- IATA: OPL; ICAO: KOPL; FAA LID: OPL;

Summary
- Airport type: Public
- Owner/Operator: St. Landry Parish
- Location: Opelousas, Louisiana
- Elevation AMSL: 75 ft / 23 m
- Coordinates: 30°33′30″N 092°05′58″W﻿ / ﻿30.55833°N 92.09944°W
- Website: www.oplairport.com
- Interactive map of St. Landry Parish Airport

Runways
| Direction | Length |  | Surface |
| ft | m |
| 18/36 | 5,999 | 1,828 | Concrete |
| 6/24 | 4,051 | 1,235 | Concrete |

Statistics (2007)
- Aircraft operations: 18,000
- Based aircraft: 34
- Source: Airport web site and FAA

= St. Landry Parish Airport =

St. Landry Parish Airport , also known as Ahart Field, is a public use airport located two nautical miles (4 km) northwest of the central business district of Opelousas, a city in St. Landry Parish, Louisiana, United States.

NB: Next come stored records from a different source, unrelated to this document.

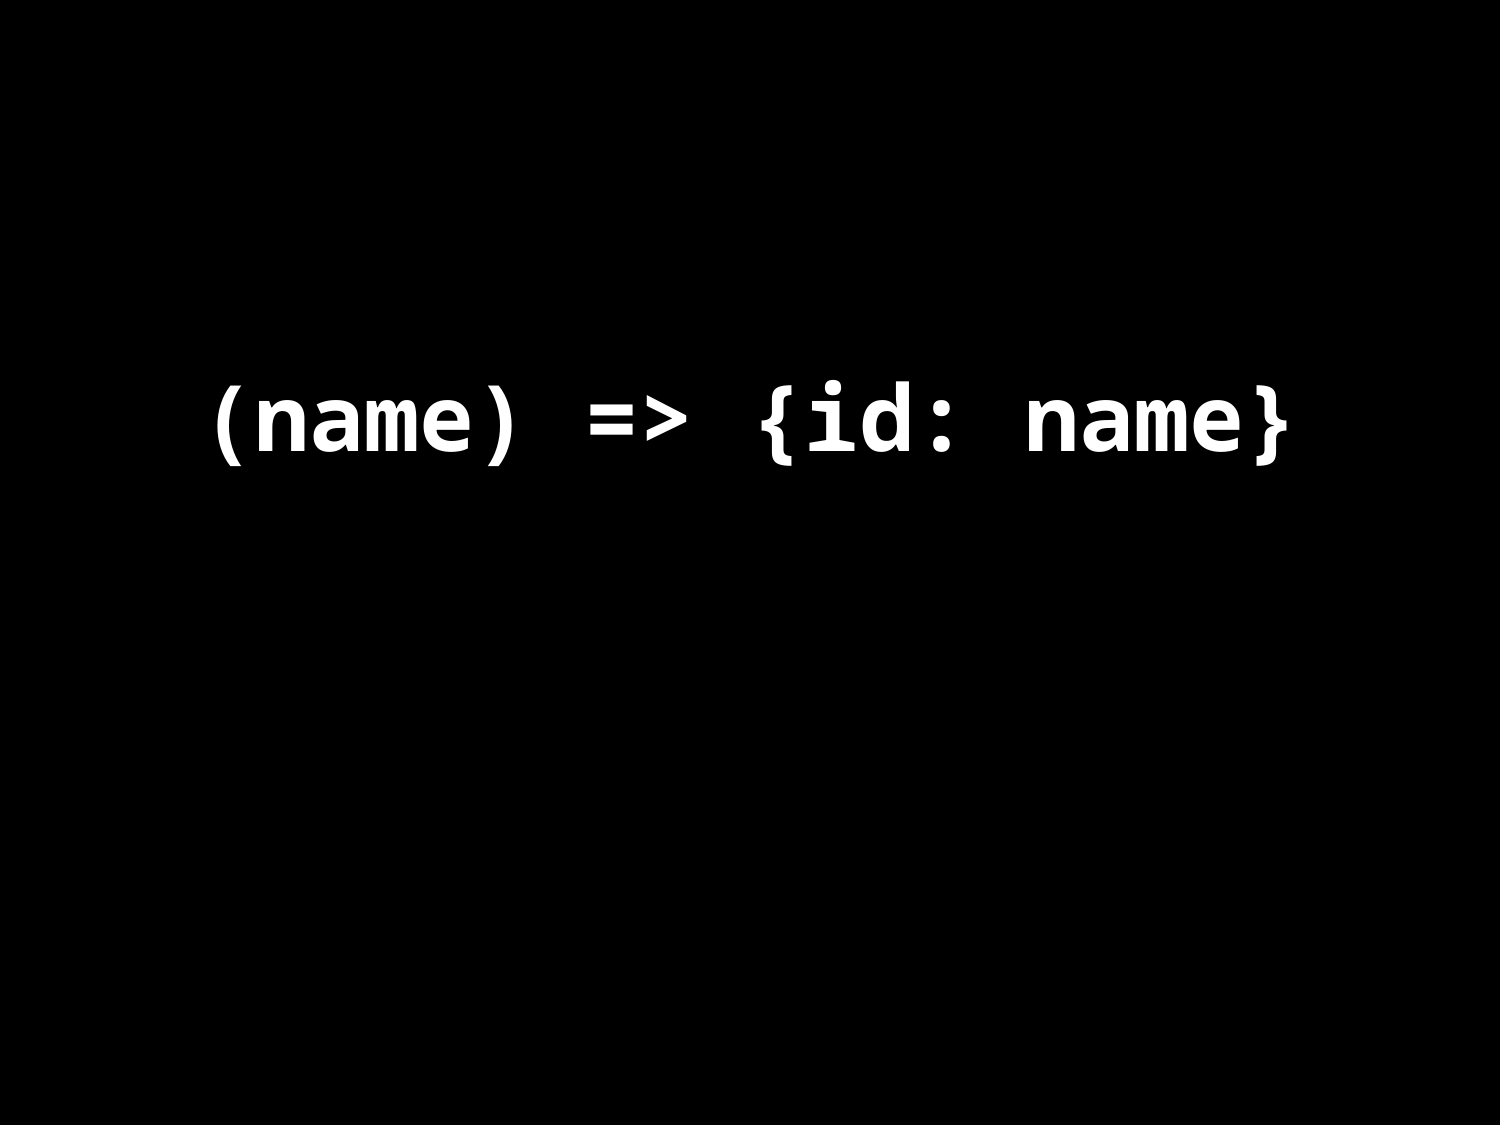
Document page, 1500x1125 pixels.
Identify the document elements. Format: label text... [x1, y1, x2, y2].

title (name) => {id: name} [112, 349, 1388, 591]
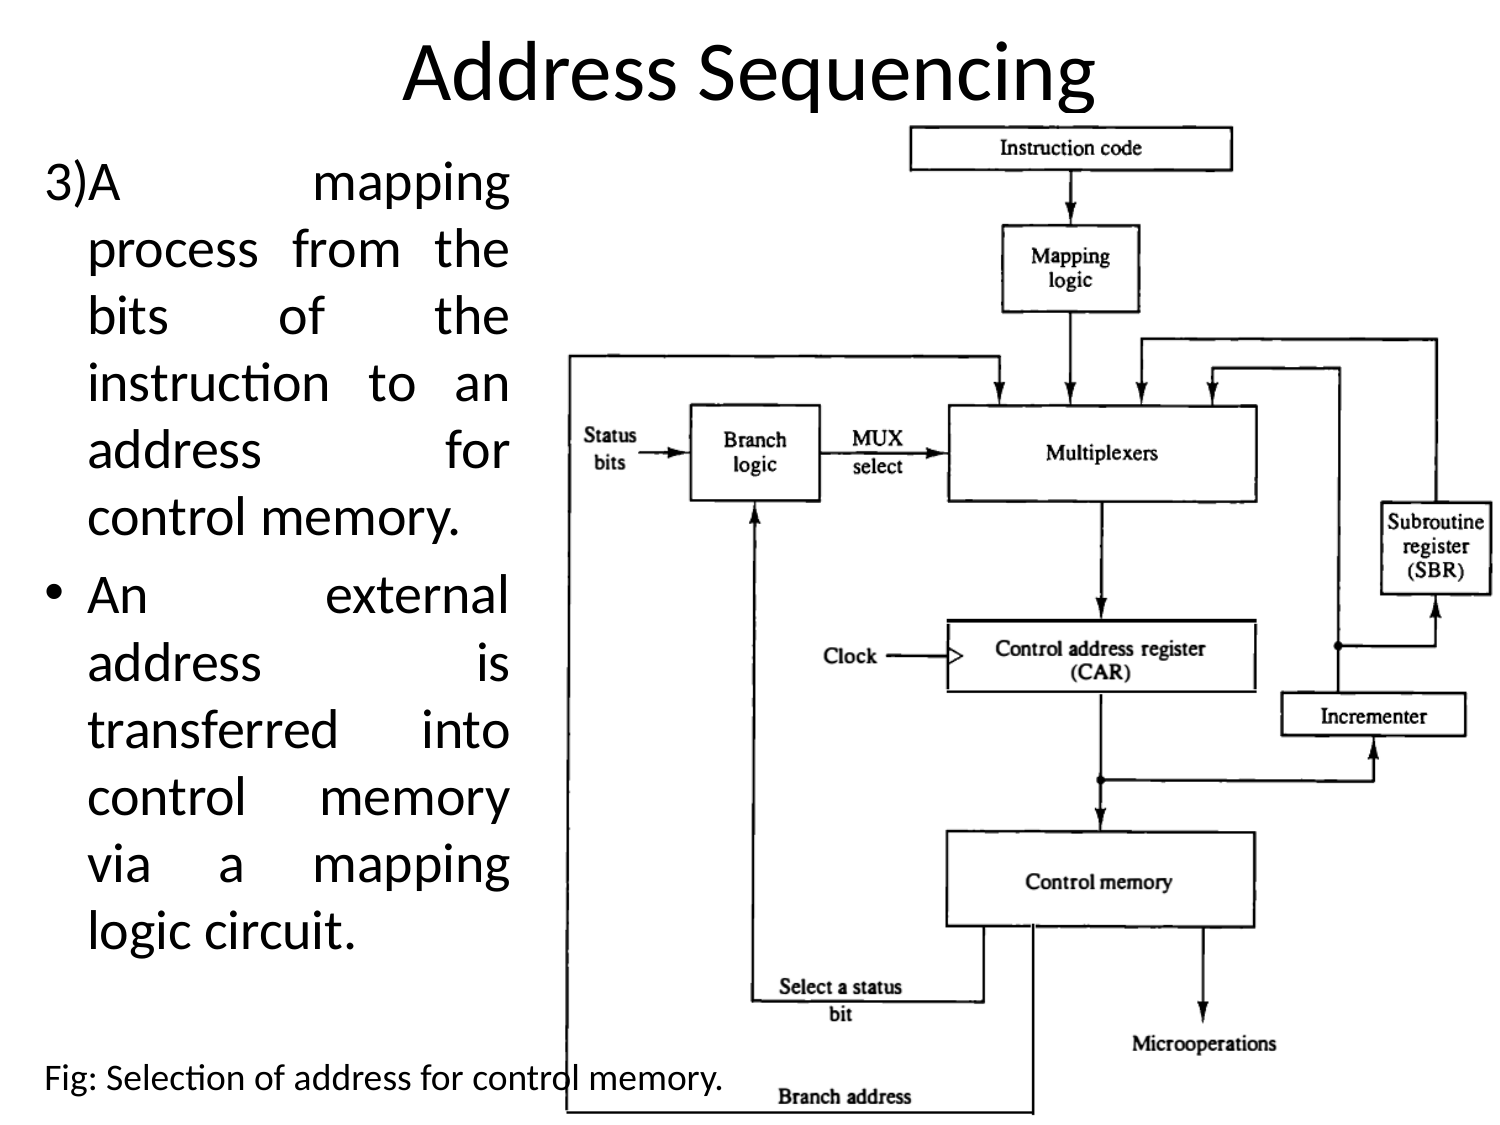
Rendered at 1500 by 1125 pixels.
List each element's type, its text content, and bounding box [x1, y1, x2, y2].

text_box Fig: Selection of address for control memory. [29, 1045, 532, 1106]
list A mapping process from the bits of the instruction to an address for control memory. An external address is transferred into control memory via a mapping logic circuit. [29, 137, 526, 976]
title Address Sequencing [75, 7, 1425, 126]
picture [537, 113, 1495, 1125]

== Facilities and aircraft ==
St. Landry Parish Airport covers an area of 537 acre at an elevation of 75 feet (23 m) above mean sea level. It has two concrete paved runways: 18/36 measuring 5,999 x 100 ft (1,828 x 30 m) and 6/24 measuring 4,051 x 100 ft (1,235 x 30 m).

For the 12-month period ending June 26, 2007, the airport had 18,000 general aviation aircraft operations, an average of 49 per day. At that time there were 34 aircraft based at this airport: 74% single-engine, 24% multi-engine and 3% ultralight.